**EXERCISE GOAL:** Copy out the whole listing exactly as given. Skip the pictures.

**EXERCISE DATA:**
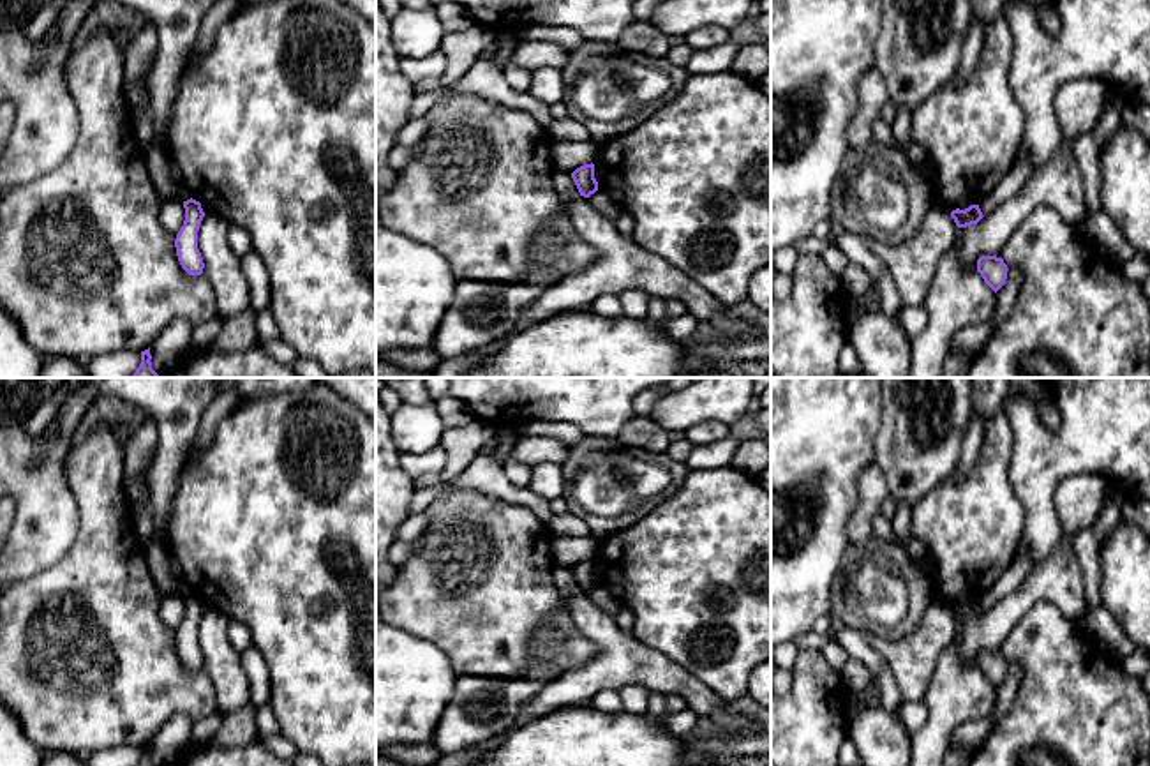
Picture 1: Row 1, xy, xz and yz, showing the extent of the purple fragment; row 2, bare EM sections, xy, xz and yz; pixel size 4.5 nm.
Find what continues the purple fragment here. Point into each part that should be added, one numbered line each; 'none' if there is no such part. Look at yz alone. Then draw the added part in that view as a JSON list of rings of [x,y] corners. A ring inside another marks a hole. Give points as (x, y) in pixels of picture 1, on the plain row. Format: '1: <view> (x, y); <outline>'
none

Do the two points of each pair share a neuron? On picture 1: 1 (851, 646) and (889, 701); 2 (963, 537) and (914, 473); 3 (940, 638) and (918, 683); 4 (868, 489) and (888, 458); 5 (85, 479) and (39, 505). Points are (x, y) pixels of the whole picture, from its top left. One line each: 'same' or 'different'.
1: same
2: different
3: same
4: different
5: different

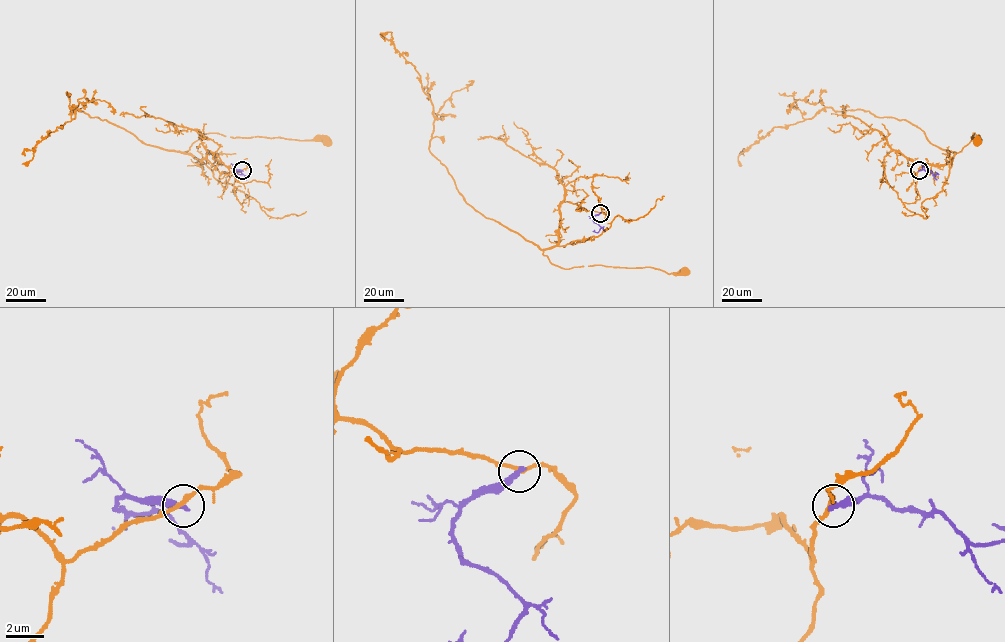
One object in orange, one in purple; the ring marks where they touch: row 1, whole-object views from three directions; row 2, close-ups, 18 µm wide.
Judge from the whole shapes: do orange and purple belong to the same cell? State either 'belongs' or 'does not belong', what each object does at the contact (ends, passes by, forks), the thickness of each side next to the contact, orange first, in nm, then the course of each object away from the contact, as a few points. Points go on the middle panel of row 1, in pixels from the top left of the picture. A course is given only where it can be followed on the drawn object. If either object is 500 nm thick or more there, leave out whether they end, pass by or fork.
does not belong | orange passes by | purple ends | 220/320 nm | orange via (600, 213), (561, 203), (558, 243), (543, 254), (563, 268), (685, 271) | purple via (600, 213), (593, 220), (600, 229), (592, 231)

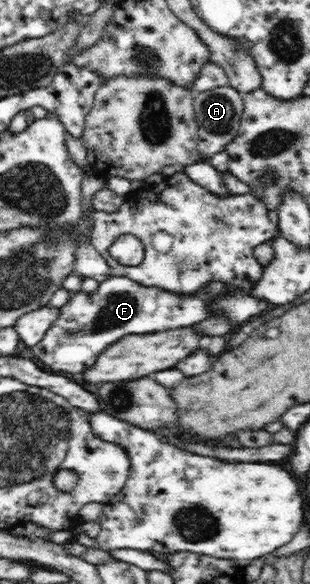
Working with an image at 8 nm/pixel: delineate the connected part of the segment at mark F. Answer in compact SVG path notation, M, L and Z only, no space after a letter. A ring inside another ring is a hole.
M112 276L100 281L92 292L84 292L84 290L70 292L68 301L59 308L59 314L44 337L41 337L41 340L30 348L30 351L48 369L60 371L60 374L70 373L72 377L74 373L83 373L84 369L88 369L88 365L92 365L92 361L96 361L96 353L100 353L100 349L106 349L120 337L142 336L170 329L191 327L195 323L200 323L209 315L209 309L207 309L209 303L219 298L220 293L224 293L224 284L221 284L220 281L208 285L208 288L200 289L196 293L190 293L190 296L182 296L178 293L164 292L160 288L143 286L127 277Z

**RESPONSE TO THIS TASK:**
Picture 1: Row 1, xy, xz and yz, showing the extent of the purple fragment; row 2, bare EM sections, xy, xz and yz; pixel size 4.5 nm.
Find what continues the purple fragment here. Point into each part that should be added, one numbered line each; 'none' if there is no such part. Look at yz alone. Then draw the added part in that view as a JSON list of rings of [x,y] corners. A ring inside another marks a hole. Give points as (x, y) in pixels of picture 1, on the plain row. Format: '1: <view> (x, y); <outline>'
none

Do the two points of each pair share a neuron? On picture 1: 1 (851, 646) and (889, 701); 2 (963, 537) and (914, 473); 3 (940, 638) and (918, 683); 4 (868, 489) and (888, 458); 5 (85, 479) and (39, 505). Points are (x, y) pixels of the whole picture, from its top left. One line each: 'same' or 'different'.
1: same
2: different
3: same
4: different
5: different

One object in orange, one in purple; the ring marks where they touch: row 1, whole-object views from three directions; row 2, close-ups, 18 µm wide.
Judge from the whole shapes: do orange and purple belong to the same cell? State either 'belongs' or 'does not belong', what each object does at the contact (ends, passes by, forks), the thickness of each side next to the contact, orange first, in nm, then the course of each object away from the contact, as a few points. Points go on the middle panel of row 1, in pixels from the top left of the picture. A course is given only where it can be followed on the drawn object. If either object is 500 nm thick or more there, leave out whether they end, pass by or fork.
does not belong | orange passes by | purple ends | 220/320 nm | orange via (600, 213), (561, 203), (558, 243), (543, 254), (563, 268), (685, 271) | purple via (600, 213), (593, 220), (600, 229), (592, 231)

Working with an image at 8 nm/pixel: delineate the connected part of the segment at mark F. Answer in compact SVG path notation, M, L and Z only, no space after a letter. A ring inside another ring is a hole.
M112 276L100 281L92 292L84 292L84 290L70 292L68 301L59 308L59 314L44 337L41 337L41 340L30 348L30 351L48 369L60 371L60 374L70 373L72 377L74 373L83 373L84 369L88 369L88 365L92 365L92 361L96 361L96 353L100 353L100 349L106 349L120 337L142 336L170 329L191 327L195 323L200 323L209 315L209 309L207 309L209 303L219 298L220 293L224 293L224 284L221 284L220 281L208 285L208 288L200 289L196 293L190 293L190 296L182 296L178 293L164 292L160 288L143 286L127 277Z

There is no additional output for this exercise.